Her daughter, not more than 10 years old, said that she enjoys going to the protests “because I’m supporting my home.”

Also present at the demonstration was Moishe, an elderly Israeli-American man. “This country has refused to endorse a ceasefire. I mean it’s just crazy; when President Biden stands in the way of a ceasefire, he is just slaughtering people, and this is for me a war crime,” said Moishe. He went on to say that he wished he saw more protests co-organized by Palestinian and Jewish groups. “I don’t see why it’s not done together. It’s very disappointing that it’s not like that. It has to start somewhere.” 

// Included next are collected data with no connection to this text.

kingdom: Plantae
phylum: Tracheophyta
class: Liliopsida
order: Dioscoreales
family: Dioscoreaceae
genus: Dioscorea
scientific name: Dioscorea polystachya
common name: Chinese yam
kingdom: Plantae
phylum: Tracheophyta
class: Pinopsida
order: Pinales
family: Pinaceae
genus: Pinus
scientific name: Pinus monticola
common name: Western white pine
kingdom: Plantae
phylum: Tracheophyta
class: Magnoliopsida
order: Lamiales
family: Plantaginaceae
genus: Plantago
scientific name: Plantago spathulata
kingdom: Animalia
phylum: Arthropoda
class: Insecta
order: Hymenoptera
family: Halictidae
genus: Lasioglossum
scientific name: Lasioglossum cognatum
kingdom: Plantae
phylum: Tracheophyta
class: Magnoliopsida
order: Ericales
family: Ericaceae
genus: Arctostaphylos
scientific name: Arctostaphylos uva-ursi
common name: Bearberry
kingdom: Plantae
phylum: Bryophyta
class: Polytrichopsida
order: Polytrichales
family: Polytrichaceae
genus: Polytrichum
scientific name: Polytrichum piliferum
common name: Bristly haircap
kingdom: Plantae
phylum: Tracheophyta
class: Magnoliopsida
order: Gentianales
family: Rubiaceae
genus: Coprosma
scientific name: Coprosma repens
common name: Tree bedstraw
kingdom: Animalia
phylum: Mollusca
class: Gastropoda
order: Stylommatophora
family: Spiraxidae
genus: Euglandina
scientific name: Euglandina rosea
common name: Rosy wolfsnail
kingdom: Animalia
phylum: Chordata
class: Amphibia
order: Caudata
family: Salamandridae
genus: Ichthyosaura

Charity, a lifelong New Yorker and longtime leftist who was also at the protest, said in an interview that it’s important to look at the colonial history of Palestine. “Most [Israelis] are European Jews! From Russia, from Poland. Palestinians are the indigenous people,” said Charity. “The Palestinians never said the Jews could not go there… but it turned into occupation, and it went beyond apartheid.”

Sunday, November 12

A punk group performs at Herbert Von King Park Nov. 11 as a part of Punks for Palestine. Eliana Perozo

Punks for Palestine — Herbert Von King Park

The crowd at Herbert Von King Park in Bed-Stuy on Sunday hosted a fraction of attendees compared to other protests, but the energy was powerful enough to compensate. 

Sema, a local tattoo artist involved in the city’s punk scene, organized a benefit concert with proceeds going to Palestinian Youth Movement. Bands such as Cross, No Knock, Suck, and Pure Terror performed as over two dozen attendees moshed in the center of the amphitheater. Jewish Voices for Peace, Adalah Justice Project and Palestinian Youth Movement were also present to share educational resources. 

“Punk in general is about outsiders, underdogs, and the oppressed peoples of the world,” said volunteer Dan Gaetani. “NYC is diverse and NYC’s punk scene is too. Arab, Latino and other punks of color are pushing the white punks to be more involved and aware of the political situation and that’s important.”

Families assemble in front of the Brooklyn Museum as a part of a national day of action.
Hari Adivarekar

Family march — 4:30pm @ The Brooklyn Museum 

Several hundred parents, children, and supporters gathered outside the Brooklyn Museum on Sunday to demand that Senate Majority Leader Chuck Schumer and other elected officials call for a ceasefire.

Attendees offered toys, toddler shoes, and handwritten messages to honor the more than 4,500 children killed in Gaza over the last month. Children in strollers and on parents’ shoulders, many of whom took over megaphones to lead chants, marched from the Museum to Senator Schumer’s home in Brooklyn. The family-friendly event was organized by Brooklyn Families for Palestine as part of the National Families Day of Action for Families in Gaza.